Punycode
Punycode is a coding method standardized in RFC 3492 for converting Unicode character strings into ASCII -compatible character strings, which consist of the characters to , to and the hyphen ( ). Punycode was designed to uniquely and reversibly represent internationalized domain names consisting of Unicode characters using ASCII characters.
a
z
0
9
-
Reason for introduction
The most important reason for the introduction of Punycode was the fact that in the established Domain Name System only names consisting of the 26 Latin letters , the digits 0 to 9 and a hyphen-minus ("keyboard hyphen") are allowed . This was sufficient for the English language , but most other languages contain additional characters - the German language, for example, the umlaut letters ä
, ö
and ü
and that ß
. In order to be able to process any text from such languages, the procedure Internationalizing Domain Names in Applications was introduced in 2003 , which uses Punycode as a coding procedure.
If a text is to be transferred to a system that can only handle ASCII, it is first converted into ASCII using Punycode. It should be noted that in many cases the resulting text is elongated. Conversely, if this text is to be taken from the ASCII system, it is translated back into its original form using Punycode. If a text does not contain any special characters, it will not be changed by this procedure.
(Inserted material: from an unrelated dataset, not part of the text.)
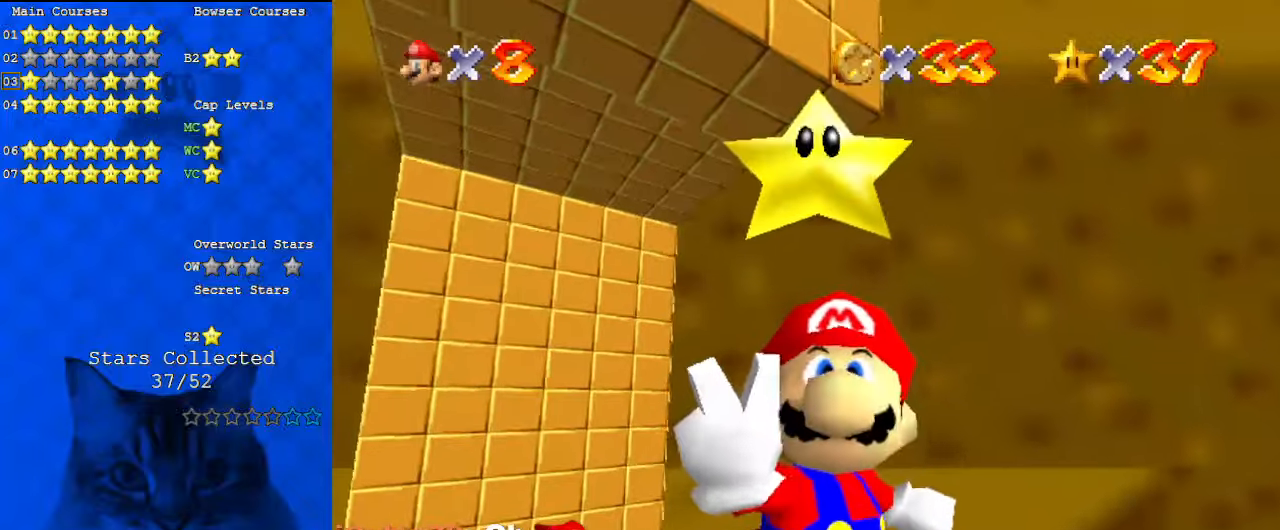
{"keys": [], "events": [[167, "a", "down"], [200, "a", "up"], [300, "y", "down"], [434, "y", "up"]]}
The Punycode conversion procedure was determined taking into account the following aspects:
- completeness
- Any name can be implemented
- Uniqueness
- Exactly one implementation is assigned to each name
- Reversibility
- Any converted name can be converted back
- Efficiency
- The converted name is not much longer than the source name
- simplicity
- The process is relatively easy to implement
- Readability
- Names made up of essentially Latin letters often remain legible, as the characters are not changed
a
untilz
Rules of Conversion
String | Punycode | IDNA | |
---|---|---|---|
abcdef | abcdef- | abcdef | * |
abæcdöef | abcdef-qua4k | xn - abcdef-qua4k | |
beautiful | schn-7qa | xn - schn-7qa | |
ย จ ฆ ฟ ค ฏ ข | 22cdfh1b8fsa | xn - 22cdfh1b8fsa | |
☺ | 74h | xn - 74h | |
74h | 74h- | 74h | * |
xn-- | xn --- | n. def. | |
* Punycode is not used |
In the following, the letters a
to z
and the digits 0
to are the base characters 9
. Together with the hyphen minus ( -
) as a separator, these 37 characters represent the only valid characters in a text encoded according to Punycode.
Contains the string to be converted
- base characters only, a minus sign is added;
- both base and non-base characters, all base characters are listed while maintaining their order and finally the encoded non-base characters are appended separated by a hyphen minus;
- only non-basic characters, the conversion result is only their code sequence, without separators.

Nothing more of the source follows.